Bit of a sweeping statement, KS1. None of ours are leggy, they all have appropriate bone for their height, and they are all performance hunters - they're not ones that plod around at the back and heave themselves over hunt jumps. My partner's best horse is 18hh, 16 years old, sound, still going (very) strong, and has hunted with the Meynell, the Ledbury, South Shropshire, North Staffordshire, and the North Shropshire among others - he's always up front. He is pure ID and has 10" bone. 

I'm quite happy for others to breed what they want - we would like to breed something that will carry him, and hunt well. If for whatever reason, it turns out too small for him, then I can ride it instead. We're not breeding to sell, only a one off as we like the mare and she has good bloodlines.


----------



## KautoStar1 (28 April 2017)

Well I don't think it's a sweeping statement.  I've been out plenty on the show circuit and they are there. 

I am not suggesting your horses aren't lovely and of course if your OH is very tall then a larger horse is more appropriate. 

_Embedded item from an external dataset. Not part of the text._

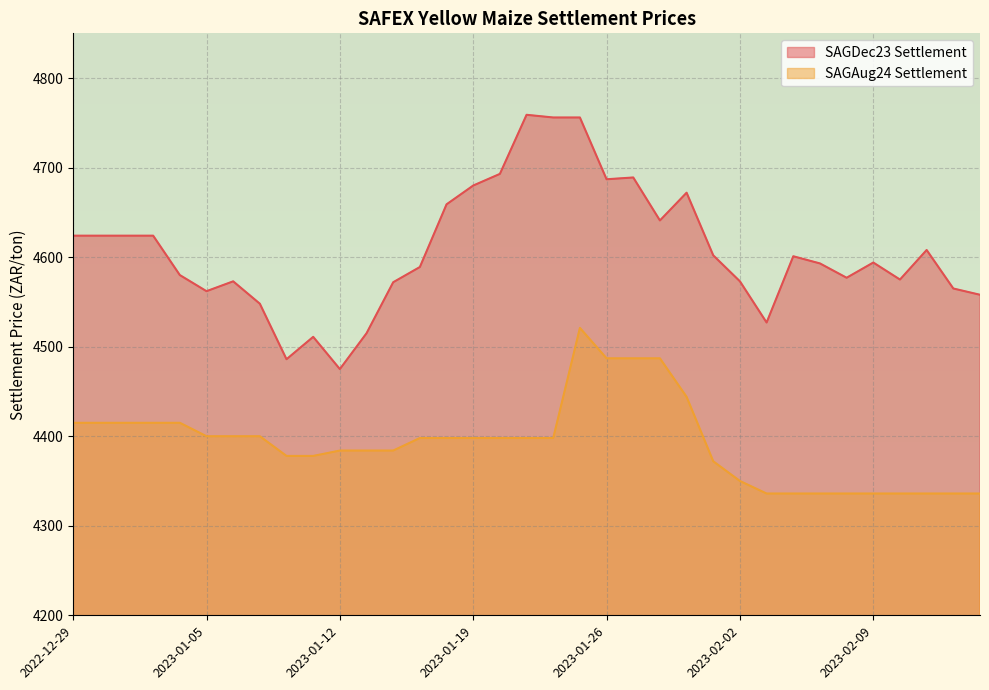

What position from the right is 2023-02-14?

2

But the point of a breed standard is just that. To preserve type.  And type is being lost.  The pure bred ID is not a performance horse and should not be bred as such.  Performance horses should be bred using a mixture of blood, preferably (IMO) TB.  

My RID gelding is bang on breed standard- AA I'm sure will agree.  He is very old traditional lines.  You can't mistake him for anything else.  He will turn his hoof to most things and is good at most things too. He's by no means a plod but he's not sporty.  He is actually v similar in looks to Jo's stallion.


----------



## spacefaer (29 April 2017)

KautoStar1 said:



			Well I don't think it's a sweeping statement.  I've been out plenty on the show circuit and they are there. 

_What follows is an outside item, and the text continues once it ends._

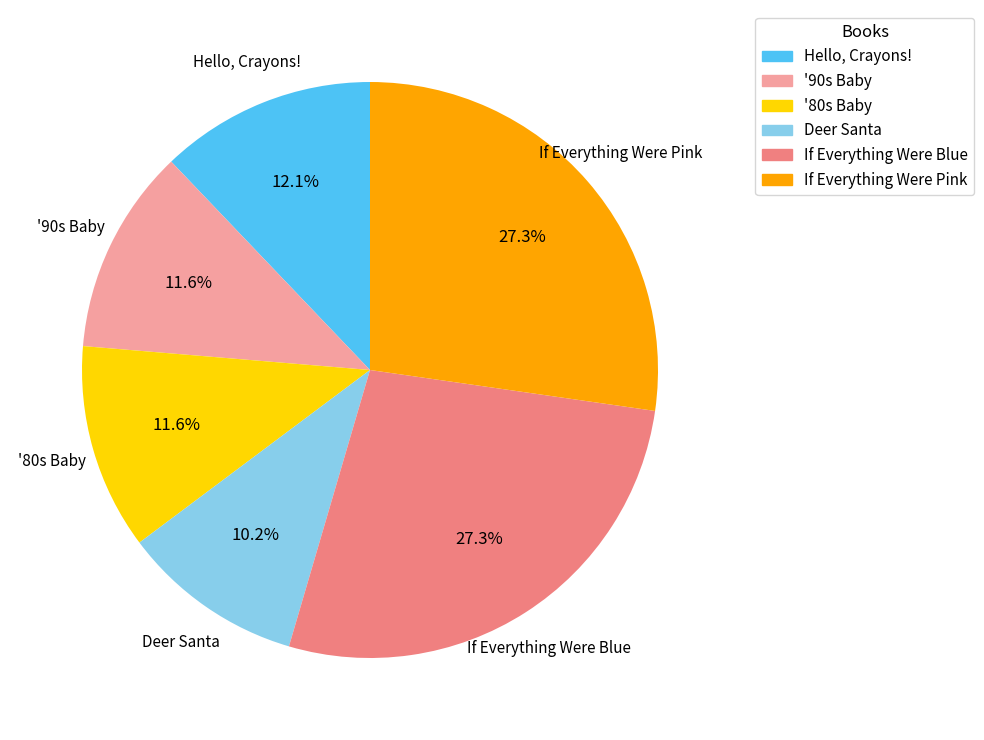

To the nearest percent, what is the combined percentage of If Everything Were Blue and '90s Baby?

39%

I am not suggesting your horses aren't lovely and of course if your OH is very tall then a larger horse is more appropriate. 

But the point of a breed standard is just that. To preserve type.  And type is being lost.  The pure bred ID is not a performance horse and should not be bred as such.  Performance horses should be bred using a mixture of blood, preferably (IMO) TB.  

My RID gelding is bang on breed standard- AA I'm sure will agree.  He is very old traditional lines.  You can't mistake him for anything else.  He will turn his hoof to most things and is good at most things too. He's by no means a plod but he's not sporty.  He is actually v similar in looks to Jo's stallion.
		
Click to expand...

But if I add blood, I'll lose bone and substance, which is what I want to add......


----------



## mynutmeg (16 May 2017)

What about this boy http://www.shelbournefarm.com/stallions/william/
He's one I'm strongly considering for my mare when I breed her in a few years time - he's a big lad (at least to me - my girl is only 15'1) and is based in Ireland.


----------



## Colivet (16 May 2017)

mynutmeg said:



			What about this boy http://www.shelbournefarm.com/stallions/william/
He's one I'm strongly considering for my mare when I breed her in a few years time - he's a big lad (at least to me - my girl is only 15'1) and is based in Ireland.
		
Click to expand...

William is fabulous and has a great temperament.  He stands at Cappa Stud in Ireland and it looks as if the link above is to American agents who market several Irish stallions.  As far as I am aware, he is available AI directly from Cappa.


----------



## mynutmeg (16 May 2017)

Thats good to hear - I think I did find the stud direct, I've definately got them on FB. Because the foal will be a pet/personal horse temperment is a huge thing for me 
http://www.cappastud.com/ballineen-its-william-class-1-rid.php I think this is the direct one


----------